The same ideas – death, life and nothingness – are expressed in always the same artworks: the whole exhibition seems to exist out of 3 or 4 ‘unique’ pieces, which are then endlessly repeated.

How many people would think, after their visit, that they have seen ‘real’ art that day?
Probably quite a lot, whereas what Damien Hirst does can hardly be considered art at all.
Because, the oh so important critical dimension is missing, as Hirst seems to embrace commerce without question and tries to squeeze as much money out of the art market as he possibly can.
Also an artistic dimension is largely missing: Hirst never makes his own artworks himself, yet delegates – like a true corporate chef – the work amongst his disciples. He lets his paper-thin ideas be executed by others, and then calls it ‘conceptual art’. The underlying concept is yet so meagre, the execution often quite poor, that it is difficult to consider it true (conceptual) art. And when the art objects themselves are sold for gigantic amounts of money, with it, the concept behind it flies out the window as well.

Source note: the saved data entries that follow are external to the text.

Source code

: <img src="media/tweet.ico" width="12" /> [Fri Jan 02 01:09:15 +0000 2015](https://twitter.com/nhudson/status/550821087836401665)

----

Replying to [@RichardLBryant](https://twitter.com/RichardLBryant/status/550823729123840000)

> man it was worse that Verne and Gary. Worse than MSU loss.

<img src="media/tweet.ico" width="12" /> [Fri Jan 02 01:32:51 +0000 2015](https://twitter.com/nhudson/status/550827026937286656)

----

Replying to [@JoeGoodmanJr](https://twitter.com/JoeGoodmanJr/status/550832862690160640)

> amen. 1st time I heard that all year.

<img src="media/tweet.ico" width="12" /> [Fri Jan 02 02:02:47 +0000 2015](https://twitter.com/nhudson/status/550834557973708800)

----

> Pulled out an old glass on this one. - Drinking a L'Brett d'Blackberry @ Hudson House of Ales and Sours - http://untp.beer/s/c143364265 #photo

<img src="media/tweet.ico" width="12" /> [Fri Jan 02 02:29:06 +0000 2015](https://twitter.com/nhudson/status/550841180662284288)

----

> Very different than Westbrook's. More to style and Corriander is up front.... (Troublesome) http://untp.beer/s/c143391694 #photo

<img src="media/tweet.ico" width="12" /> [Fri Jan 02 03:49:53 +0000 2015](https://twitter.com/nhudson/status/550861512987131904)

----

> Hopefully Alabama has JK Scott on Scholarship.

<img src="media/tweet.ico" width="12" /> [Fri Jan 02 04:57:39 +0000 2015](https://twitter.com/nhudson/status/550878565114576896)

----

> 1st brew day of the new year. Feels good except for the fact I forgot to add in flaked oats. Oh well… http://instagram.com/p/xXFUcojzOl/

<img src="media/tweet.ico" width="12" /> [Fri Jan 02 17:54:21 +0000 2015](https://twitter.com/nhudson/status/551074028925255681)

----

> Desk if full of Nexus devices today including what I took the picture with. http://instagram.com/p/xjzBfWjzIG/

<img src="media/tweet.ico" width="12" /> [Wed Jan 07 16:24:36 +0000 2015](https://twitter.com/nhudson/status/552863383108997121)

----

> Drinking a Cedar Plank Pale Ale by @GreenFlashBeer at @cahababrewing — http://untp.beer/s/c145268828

A more intelligent artist would use such art as the ultimate subversive means to criticise the growing commercialism of our current society, but of Hirst – who calls himself not an artist, but a manager, a businessman – it is difficult to believe such a thing. His art lacks subtlety to be that refined: Hirst’s artistic gesture is grotesque and clumsy, without any finesse.
Many would like to regard Hirst’s works as a critical answer to commercialism, yet he only proves himself to be a product of it. His art is no more than a sloganesque manifestation of very flimsy ideas, preferably as sellable as possible.

The cynical end of the exhibition, a true museum shop incorporated within the exhibition’s route, where t-shirts, posters, ceramic plates and serviettes with Hirst’s famous designs are sold, speaks volumes. The most unthinkable gadgets and objects are sold at mere pretentious prices: those who would like a skateboard imprinted with Hirst’s Spot Paintings will have to pay £480. Those who prefer a more ‘artistic’ object can purchase, for example, a plastic skull: price tag £37, 000.

The shop in itself leaves the nastiest aftertaste in the mouth, yet – ironically enough – proves to be one of the more interesting elements in the exhibition. The way in which mere commercialism is strived for here, says more about the abominable state of a certain form of contemporary art – and the sad leading parts which Hirst and Tate play in this development – than any other anti-commercialist artwork ever made.

[The exhibition Damien Hirst at Tate Modern, London, can be viewed all through the summer and ends the 9th of september 2012.]